Cauchemar, crient des professionnels des finances. Haïti se trouve dans une situation chaotique. L’Etat haïtien, à travers sa banque centrale, ne pourra financer 15.1% de son propre budget, tandis que le total de ce dernier a considérablement augmenté par rapport au dernier budget, dans une situation de regression économique.
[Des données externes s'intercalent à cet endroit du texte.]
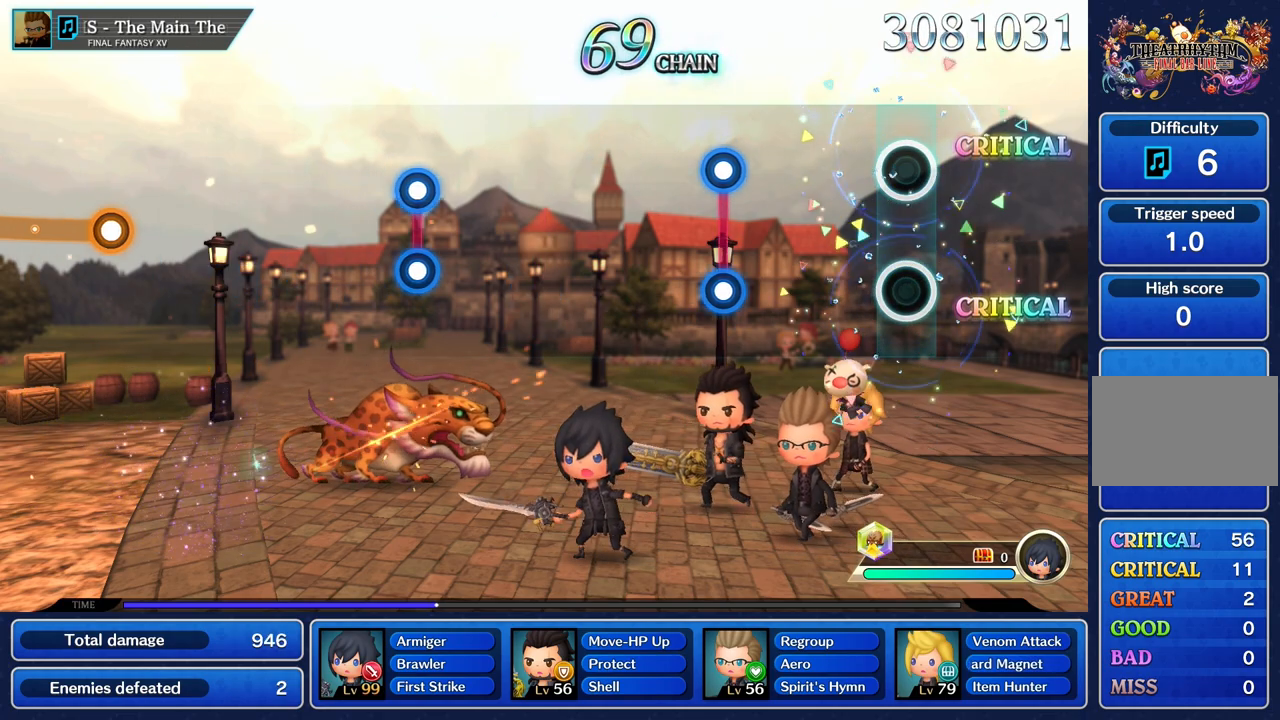
{"buttons": [], "left_stick": "center", "right_stick": "center", "events": []}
La question qui reste pendante est la suivante : D’où les autorités souhaitent-elles vraiment tirer l’argent dont elles ont besoin ?
Est-ce que le pays va s’ouvrir davantage aux organisations non gouvernementales dans un contexte où le monde est bouleversé d’abord par des mouvements socio-politiques, puis par la crise sanitaire du coronavirus ? Les recherches ont clairement démontré que le développement réel est impossible avec ces organisations humanitaires.
Est-ce que le gouvernement va continuer à faire pression sur la population en contraignant les citoyens à payer des taxes pour des raisons injustifiables ? Devrait-on prévoir la poursuite de la vie chère ou d’une éventuelle hausse du prix du carburant ? Plus d’un savent que la décision de l’administration du président Jovenel Moïse d’augmenter le prix de l’essence a déclenché une série de protestations ayant conduit aux crises économiques et politiques ayant marqué l’année 2019.
Ce sont des questions susceptibles de susciter l’inquiétude, selon des experts dans le domaine financier. Tout compte fait, si l’on croit les chiffres, Haïti ne peut rien espérer de bon.